If you want to dominate a market start by building a sales machine

I've never been fond of a team that relies on a star player to carry them forward. They may win a few games here or there, if they're lucky they'll make it to a championship but they'll never build a dynasty. The teams that become dynasties do not rely on a key person for performance. Dynasties are machines. They are driven by clear and focused processes, principles, and proven strategies to deliver success consistently and sustainably. People from the outside may think it's luck or try to simplify their success. "It's just because they did X" or "We'll it's really all just because they have Y on the team". The reality is what they've built is a machine that is greater than any one person and is carefully designed to engineer success.

Building a market-dominant, growth-oriented business is just the same. Nearly every business that has achieved this has been structured that way. Not one of them has a sales strategy that consists of "Oh we have this one sales guy who's just phenomenal". There's nothing wrong with good salespeople, but even the best of them are still operating with 24hour days. What happens if they leave tomorrow? Does you're success go with them?

I was on a call the other day with a leadership team talking about changing their approach to marketing and sales. To their credit they realized that just having a good brand and waiting for the phone to ring was not going to drive the growth they're looking for. The challenge was that their initial plan was to split the time of various division managers so they would spend half their time on sales and the other half running their divisions. So I shared with them the following org chart of a theoretical B2B SaaS company for contrast.

Devoting a portion of one person's time for all sales functions was not going to get them very far. In a B2B SaaS environment they actually dedicate not just a single person but entire departments to individuals stages in the sales funnel. Think about that in contrast... which company is better positioned for growth?

Now that's a bit of an extreme example and you might be saying "Well that's not us. We have sales team, we have a marketing department." Sure but that's not enough either. To truly scale a company, to drive an order of magnitude shift in growth, requires a totally new level of sophistication compared to just doing more of the same sales activities.

A sales machine operates just like any other machine. Machines have a well defined purpose and the most efficient ones have a single purpose. Machines have an engineered process that runs just the same no matter who the operator is. Machines are driven by predictable numbers; so many inputs results in so many outputs. You run the machine for X hours to get Y number of outputs. There's no guesswork, there's not serendipity, there's total control over your outcomes. That is what we strive for in a sales and marketing organization if you want to truly drive growth and market dominance. You can essentially reduce all of the people and activities down to a mathematical model and show how investments in those resources results in revenue increases over predictable time periods.

Navigating the Funding Wars

I think people sometimes forget that the flip side of only 1 out of 100 companies getting funded is that as an investor that means 99% of your job is saying "no". As you might expect, I find that there are a lot of reasons to say "no". Some reasons make the decision super easy like "I'm pretty sure this person is a legitimate con-artist". In other circumstances the decision can be much more difficult but deep down I know it's the right call. One of the hardest for me is when I come across a founding team that's checking all of the right boxes but it then becomes apparent they're heading for a funding war.

“I personally know founders that have sold their companies for $300MM+ but still need to keep a day job because the company was caught in a funding war and they ended up with a nearly worthless position upon exit.”
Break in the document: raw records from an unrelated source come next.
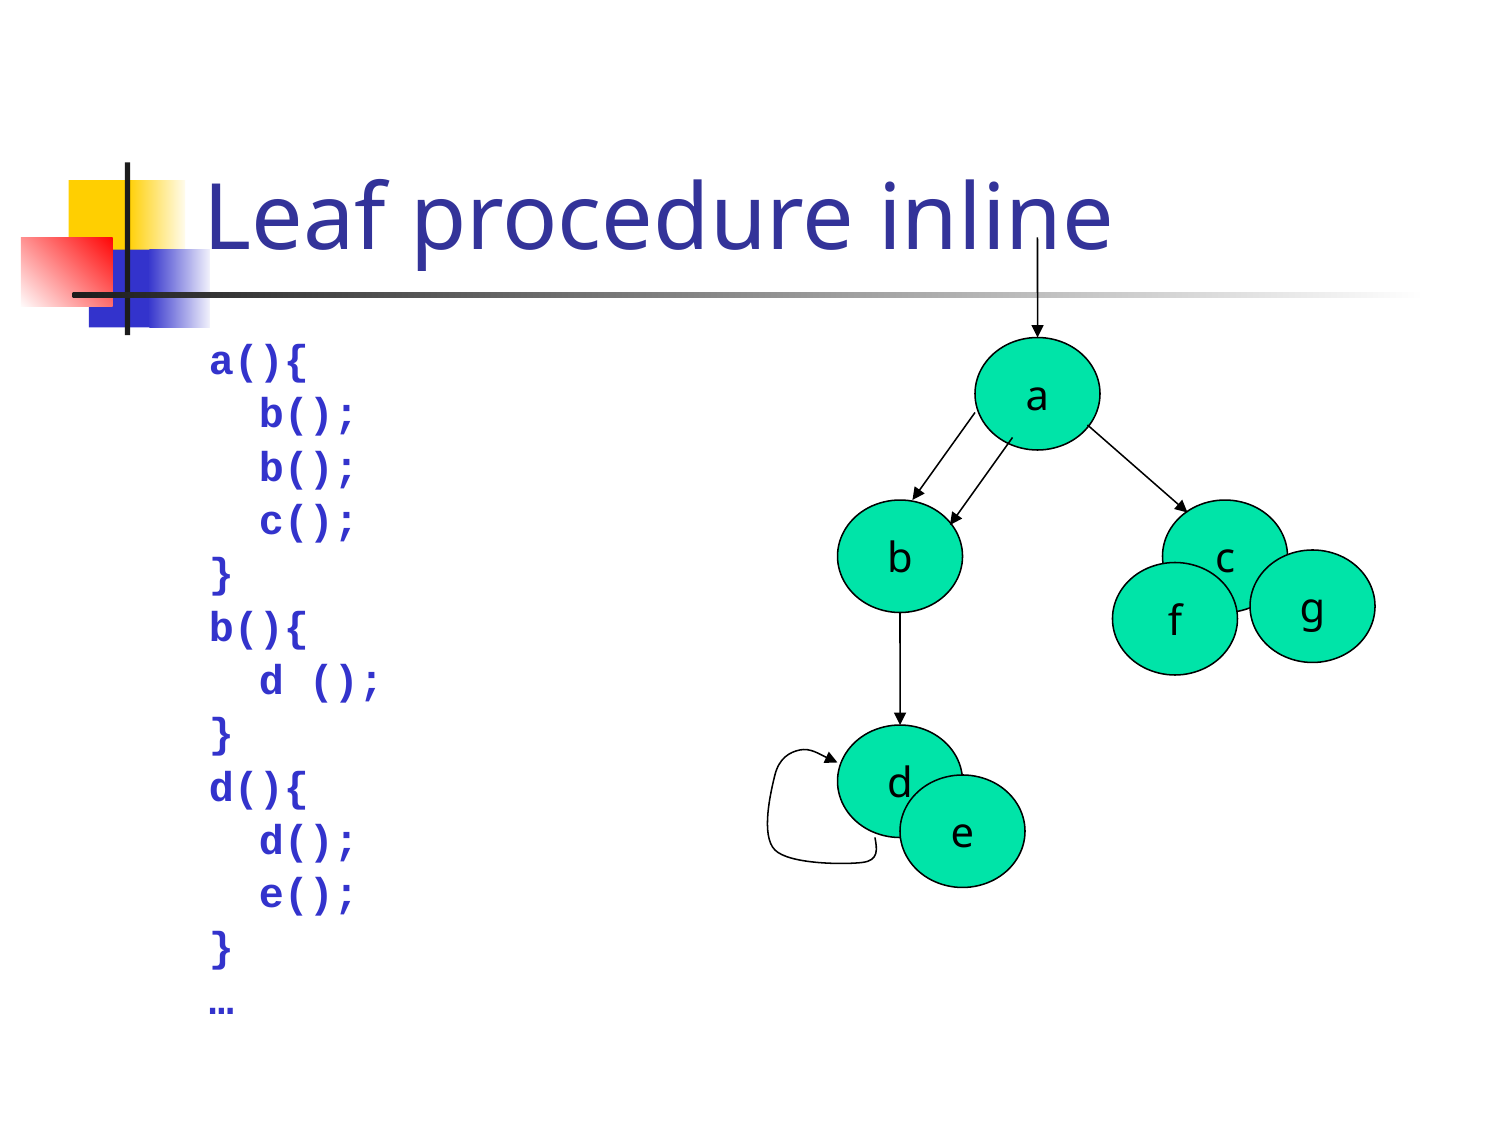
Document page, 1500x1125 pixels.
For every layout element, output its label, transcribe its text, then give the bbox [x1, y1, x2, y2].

title Leaf procedure inline [188, 35, 1468, 275]
text_box d [840, 725, 963, 838]
text_box [912, 412, 976, 500]
text_box f [1112, 562, 1238, 676]
text_box [949, 437, 1013, 526]
text_box [767, 749, 877, 864]
text_box c [1162, 500, 1288, 612]
text_box [893, 612, 907, 725]
text_box [1087, 424, 1188, 513]
text_box e [900, 774, 1026, 888]
text_box g [1250, 549, 1376, 663]
text_box b [837, 500, 963, 613]
text_box a [975, 337, 1101, 451]
text_box [1031, 237, 1044, 338]
list a(){ b(); b(); c(); } b(){ d (); } d(){ d(); e(); } … [193, 331, 863, 1006]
One of the things we pride ourselves on is that, as early investors, we want to align our incentives with the founder so that if our fund is successful, they're successful too. That basically means that during an exit, the value of each of our pieces of the pie is a really big number. By contrast, a funding war is perhaps the most common way for both of us to get screwed even if the company turns out to be incredibly successful.

A funding war is basically a way of saying whoever raises the most amount of capital the fastest wins the market. Sometimes this is the unavoidable fate of a particular market. This usually happens when you have a widespread market problem, that's easily solved by software, that becomes a very obvious opportunity to people in Silicon Valley including those that don't have direct experience in the industry. The competitive barriers to entry are low, the potential reward is very large, and in the beginning it just looks like an open field to run.
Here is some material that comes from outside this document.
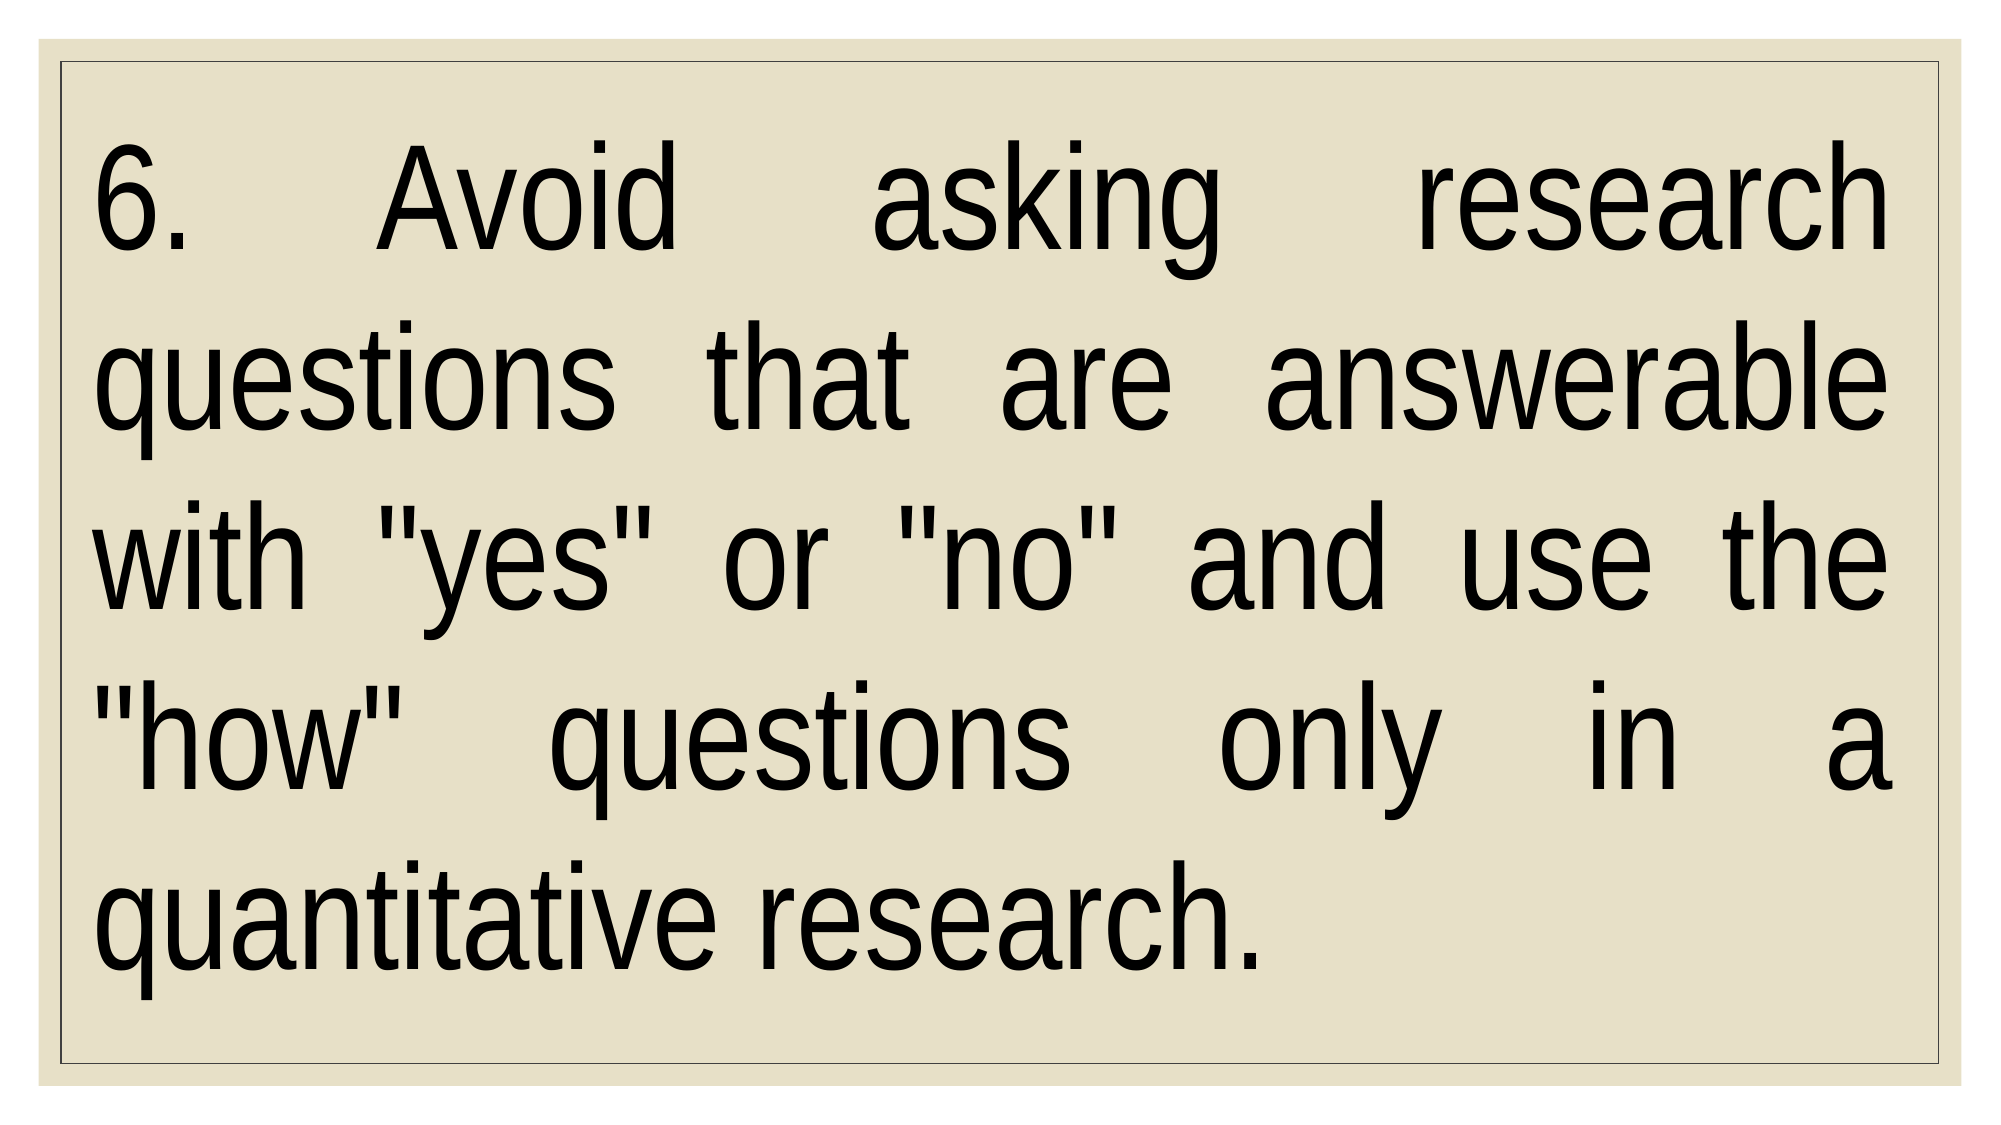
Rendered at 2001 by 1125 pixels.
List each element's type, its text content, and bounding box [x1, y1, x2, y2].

text_box 6. Avoid asking research questions that are answerable with "yes" or "no" and use the "how" questions only in a quantitative research. [77, 92, 1910, 1007]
As new entrants begin to join, founders can find themselves in a position where they have quickly built a great product, sales are growing organically 20%+ each month, and then over night the big VC floodgates open and you start to see competitors raise $100MM+ financings. The natural inclination of founders in this position is to fight fire with fire and try to outgun everyone. If you're the company with the biggest war-chest that's great but for everyone else that's a loosing proposition. It's the reason I say "no" in these situations. I can see that the founder is heading down a path where it'll require us to invest a huge amount of money only for both us and the founder to get screwed on returns at the end of the day.
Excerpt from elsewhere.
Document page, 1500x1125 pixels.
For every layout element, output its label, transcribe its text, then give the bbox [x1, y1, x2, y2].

My advice if you find yourself in this situation is to instead find a corner of the market that you can own; where you have a natural competitive advantage over the other guys raising big dollars. If the overall market is big enough then even a small corner could be in the $100MM's. If you can grow in that space capital efficiently, then whenever the big guy emerges from the funding war victorious, they will naturally be inclined to buy you out at a decent return to you to expand their share of the market.